Somatique, profondeur, durée
Au cours du travail, les deux interprètes — Jessica Serli et Mme Bergeron — ont été préparées avec la « somatique », une méthode que Mme Nault, ancrée au continuum et au Gyrotonic, expérimente depuis des années, et qui, croit-elle, s’est ici cristallisée.
« On a travaillé beaucoup avec des massages dans les tissus du corps, en se demandant : quel tissu est convoqué et comment ? Jusqu’à quelle profondeur ? Et c’est comme si ça a créé une forme de langage et de mémoire corporels. »
L’ensemble a pris la forme d’une île chorégraphique, avec 30 poèmes comme autant de parcelles, où l’équipe naviguera, différemment, de soir en soir, sur de 13 à 15 textes, « rarement dans le même ordre », dans un parcours à géométrie variable où tout le monde manipule tout — la régie, les décors, les transitions.
« Même si je travaille avec la technologie, j’essaie de composer un circuit vivant, qui nous garde alertes, nous pousse à créer une capacité relationnelle avec l’espace, le temps, le son. » Tous les collaborateurs, dont Jonathan Parant au son et Alexandre Burton à la vidéo et à la lutherie numérique, sont des fidèles au long cours de la démarche de Line Nault.
« À la fin de notre séjour ici, on va avoir traversé l’île au complet », lance en souriant la chorégraphe.
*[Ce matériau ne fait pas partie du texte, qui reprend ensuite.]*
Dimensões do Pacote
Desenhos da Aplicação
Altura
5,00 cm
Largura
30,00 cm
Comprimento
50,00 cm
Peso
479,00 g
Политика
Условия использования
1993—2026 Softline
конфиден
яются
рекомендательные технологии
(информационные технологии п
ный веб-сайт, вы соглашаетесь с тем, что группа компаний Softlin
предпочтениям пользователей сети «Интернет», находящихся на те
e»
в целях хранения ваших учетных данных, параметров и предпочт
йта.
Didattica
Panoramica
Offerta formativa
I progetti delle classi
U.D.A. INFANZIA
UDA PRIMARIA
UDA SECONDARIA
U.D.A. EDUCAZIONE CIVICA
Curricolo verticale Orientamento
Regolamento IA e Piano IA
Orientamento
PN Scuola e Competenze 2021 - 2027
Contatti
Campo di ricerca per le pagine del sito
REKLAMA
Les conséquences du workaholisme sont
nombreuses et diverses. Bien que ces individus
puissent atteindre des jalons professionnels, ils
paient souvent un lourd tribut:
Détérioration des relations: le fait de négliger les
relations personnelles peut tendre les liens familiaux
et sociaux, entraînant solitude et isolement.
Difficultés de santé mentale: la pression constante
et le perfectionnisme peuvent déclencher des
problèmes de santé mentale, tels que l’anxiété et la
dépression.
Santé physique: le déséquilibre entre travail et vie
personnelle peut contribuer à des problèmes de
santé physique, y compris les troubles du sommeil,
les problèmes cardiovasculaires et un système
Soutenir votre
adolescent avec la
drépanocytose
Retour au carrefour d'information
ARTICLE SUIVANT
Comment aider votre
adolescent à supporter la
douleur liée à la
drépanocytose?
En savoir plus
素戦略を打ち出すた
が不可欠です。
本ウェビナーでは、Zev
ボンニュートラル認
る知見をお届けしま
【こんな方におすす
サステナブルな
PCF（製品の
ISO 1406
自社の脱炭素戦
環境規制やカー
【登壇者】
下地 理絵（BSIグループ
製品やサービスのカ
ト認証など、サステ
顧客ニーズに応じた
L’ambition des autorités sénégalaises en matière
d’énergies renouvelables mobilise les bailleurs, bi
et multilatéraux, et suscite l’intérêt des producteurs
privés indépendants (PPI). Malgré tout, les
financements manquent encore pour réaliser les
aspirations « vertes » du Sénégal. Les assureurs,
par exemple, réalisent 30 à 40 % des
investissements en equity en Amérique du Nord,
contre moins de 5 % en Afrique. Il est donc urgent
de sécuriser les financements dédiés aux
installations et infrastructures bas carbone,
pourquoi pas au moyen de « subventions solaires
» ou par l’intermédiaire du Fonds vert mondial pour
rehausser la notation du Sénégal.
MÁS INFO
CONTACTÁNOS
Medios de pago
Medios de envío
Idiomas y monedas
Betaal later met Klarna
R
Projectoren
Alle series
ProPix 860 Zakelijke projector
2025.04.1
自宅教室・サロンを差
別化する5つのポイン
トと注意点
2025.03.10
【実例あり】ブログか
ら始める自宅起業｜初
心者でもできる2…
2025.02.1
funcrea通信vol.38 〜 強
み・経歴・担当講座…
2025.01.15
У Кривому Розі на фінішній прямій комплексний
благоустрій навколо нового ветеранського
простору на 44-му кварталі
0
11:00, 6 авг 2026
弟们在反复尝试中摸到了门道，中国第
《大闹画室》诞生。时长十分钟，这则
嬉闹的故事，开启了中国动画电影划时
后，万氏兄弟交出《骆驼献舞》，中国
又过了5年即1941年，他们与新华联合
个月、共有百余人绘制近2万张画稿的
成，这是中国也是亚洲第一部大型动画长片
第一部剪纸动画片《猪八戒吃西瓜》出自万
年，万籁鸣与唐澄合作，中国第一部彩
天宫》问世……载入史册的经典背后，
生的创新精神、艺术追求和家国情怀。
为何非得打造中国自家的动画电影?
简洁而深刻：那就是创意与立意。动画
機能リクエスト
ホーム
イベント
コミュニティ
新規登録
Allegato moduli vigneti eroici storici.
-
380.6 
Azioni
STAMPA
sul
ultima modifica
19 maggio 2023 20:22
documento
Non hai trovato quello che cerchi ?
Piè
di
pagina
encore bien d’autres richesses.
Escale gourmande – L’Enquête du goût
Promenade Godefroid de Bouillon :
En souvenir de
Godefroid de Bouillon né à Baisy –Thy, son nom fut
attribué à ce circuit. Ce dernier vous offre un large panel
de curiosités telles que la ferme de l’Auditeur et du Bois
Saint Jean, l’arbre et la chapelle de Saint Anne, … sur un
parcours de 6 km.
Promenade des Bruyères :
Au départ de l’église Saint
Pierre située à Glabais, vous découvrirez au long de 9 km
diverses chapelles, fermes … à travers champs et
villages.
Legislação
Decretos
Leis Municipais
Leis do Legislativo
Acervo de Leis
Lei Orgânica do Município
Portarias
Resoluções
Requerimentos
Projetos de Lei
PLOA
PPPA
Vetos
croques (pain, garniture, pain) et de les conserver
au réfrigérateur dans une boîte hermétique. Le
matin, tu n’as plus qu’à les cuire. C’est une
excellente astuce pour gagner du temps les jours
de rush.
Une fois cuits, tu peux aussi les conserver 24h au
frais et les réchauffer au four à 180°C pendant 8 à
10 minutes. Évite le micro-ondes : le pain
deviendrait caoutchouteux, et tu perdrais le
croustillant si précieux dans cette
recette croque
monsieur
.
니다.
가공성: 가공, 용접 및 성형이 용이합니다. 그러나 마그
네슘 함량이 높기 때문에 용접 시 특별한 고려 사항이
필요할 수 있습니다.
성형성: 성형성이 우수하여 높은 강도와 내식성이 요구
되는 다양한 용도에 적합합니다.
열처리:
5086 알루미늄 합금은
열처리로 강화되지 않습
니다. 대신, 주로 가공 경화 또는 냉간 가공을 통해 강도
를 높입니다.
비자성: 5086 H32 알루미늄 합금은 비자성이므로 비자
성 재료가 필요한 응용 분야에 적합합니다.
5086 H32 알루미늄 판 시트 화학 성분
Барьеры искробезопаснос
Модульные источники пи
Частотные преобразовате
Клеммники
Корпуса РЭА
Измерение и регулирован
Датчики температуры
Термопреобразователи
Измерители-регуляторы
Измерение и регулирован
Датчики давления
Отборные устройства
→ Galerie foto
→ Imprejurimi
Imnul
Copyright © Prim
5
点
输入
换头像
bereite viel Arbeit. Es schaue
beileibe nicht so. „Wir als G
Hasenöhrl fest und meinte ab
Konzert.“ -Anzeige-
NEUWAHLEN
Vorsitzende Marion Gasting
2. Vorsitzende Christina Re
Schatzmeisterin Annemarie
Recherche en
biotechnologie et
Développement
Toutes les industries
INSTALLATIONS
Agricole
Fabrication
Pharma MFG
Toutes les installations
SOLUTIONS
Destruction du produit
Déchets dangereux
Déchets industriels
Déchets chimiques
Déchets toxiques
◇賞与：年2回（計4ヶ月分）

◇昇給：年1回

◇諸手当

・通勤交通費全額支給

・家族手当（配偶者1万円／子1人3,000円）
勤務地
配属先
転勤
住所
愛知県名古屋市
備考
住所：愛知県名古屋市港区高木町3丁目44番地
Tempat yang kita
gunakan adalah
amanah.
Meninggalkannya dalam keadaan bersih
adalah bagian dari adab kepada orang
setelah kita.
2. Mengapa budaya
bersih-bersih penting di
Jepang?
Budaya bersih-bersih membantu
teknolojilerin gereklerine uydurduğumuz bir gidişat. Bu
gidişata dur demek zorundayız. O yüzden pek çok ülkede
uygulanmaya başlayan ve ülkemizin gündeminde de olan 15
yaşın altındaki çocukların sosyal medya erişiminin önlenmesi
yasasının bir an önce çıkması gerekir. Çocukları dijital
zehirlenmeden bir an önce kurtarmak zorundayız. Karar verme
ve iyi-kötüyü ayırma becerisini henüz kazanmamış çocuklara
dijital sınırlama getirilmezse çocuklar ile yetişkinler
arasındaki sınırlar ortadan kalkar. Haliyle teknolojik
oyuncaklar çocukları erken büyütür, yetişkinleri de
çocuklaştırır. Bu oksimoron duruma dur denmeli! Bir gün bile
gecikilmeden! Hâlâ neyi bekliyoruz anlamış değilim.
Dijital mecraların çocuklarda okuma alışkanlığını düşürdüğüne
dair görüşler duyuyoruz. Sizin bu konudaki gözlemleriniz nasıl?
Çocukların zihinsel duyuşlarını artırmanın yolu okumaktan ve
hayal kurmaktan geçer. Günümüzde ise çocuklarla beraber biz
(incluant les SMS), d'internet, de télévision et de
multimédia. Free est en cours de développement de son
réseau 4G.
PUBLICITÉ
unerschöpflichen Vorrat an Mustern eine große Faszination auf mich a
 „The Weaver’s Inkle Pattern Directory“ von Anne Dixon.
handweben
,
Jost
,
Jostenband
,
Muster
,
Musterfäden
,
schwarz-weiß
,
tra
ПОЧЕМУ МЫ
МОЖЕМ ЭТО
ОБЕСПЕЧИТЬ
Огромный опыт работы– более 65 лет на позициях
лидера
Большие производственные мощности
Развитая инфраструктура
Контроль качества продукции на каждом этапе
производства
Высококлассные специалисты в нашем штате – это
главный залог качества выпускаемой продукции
Chaque soirée durera entre deux heures et deux heures et demie. Les spectateurs qui ont expérimenté Récits-Récifs à Québec au dernier Mois Multi ont parlé « d’un buzz dans la durée, aussi, que tu pognes à un moment donné », rapporte la créatrice.
Mais une durée qui respire, en formule cabaret, où le spectateur peut se lever, prendre un verre, sortir, revenir, regarder les corps ou les écrans, aller consulter la cartographie de la chorégraphie et les fiches de référence de chaque tableau, se perdre dans le son parfois interactif, toujours né de manipulation de tissus, ou partir quand il sent qu’il a franchi pour de bon la frontière de son attention et qu’il a besoin de changer de disposition, de retourner au réel.